__Task data__.
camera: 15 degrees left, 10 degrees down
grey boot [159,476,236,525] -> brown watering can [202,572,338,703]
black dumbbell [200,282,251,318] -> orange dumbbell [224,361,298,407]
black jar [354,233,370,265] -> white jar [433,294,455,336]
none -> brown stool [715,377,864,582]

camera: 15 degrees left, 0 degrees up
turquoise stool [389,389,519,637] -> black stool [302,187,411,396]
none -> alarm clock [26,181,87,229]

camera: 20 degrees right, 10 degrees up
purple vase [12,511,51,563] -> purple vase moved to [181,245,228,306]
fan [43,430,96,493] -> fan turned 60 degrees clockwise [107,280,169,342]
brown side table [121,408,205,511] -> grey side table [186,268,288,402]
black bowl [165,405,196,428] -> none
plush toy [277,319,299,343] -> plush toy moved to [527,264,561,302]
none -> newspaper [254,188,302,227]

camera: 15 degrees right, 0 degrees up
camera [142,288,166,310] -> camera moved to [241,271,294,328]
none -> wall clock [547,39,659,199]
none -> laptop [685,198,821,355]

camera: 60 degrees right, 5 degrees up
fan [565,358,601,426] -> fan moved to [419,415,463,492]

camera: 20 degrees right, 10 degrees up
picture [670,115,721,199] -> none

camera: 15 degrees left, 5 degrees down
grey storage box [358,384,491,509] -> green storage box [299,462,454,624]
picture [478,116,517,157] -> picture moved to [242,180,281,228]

__Exercise__. When you reach the line containing "camera: 60 degrees right, 5 degrees up" in the listing, transcribe it and every line after it exactly, through the last line, and add nothing.

__Answer to this task__.
camera: 60 degrees right, 5 degrees up
fan [565,358,601,426] -> fan moved to [419,415,463,492]

camera: 20 degrees right, 10 degrees up
picture [670,115,721,199] -> none

camera: 15 degrees left, 5 degrees down
grey storage box [358,384,491,509] -> green storage box [299,462,454,624]
picture [478,116,517,157] -> picture moved to [242,180,281,228]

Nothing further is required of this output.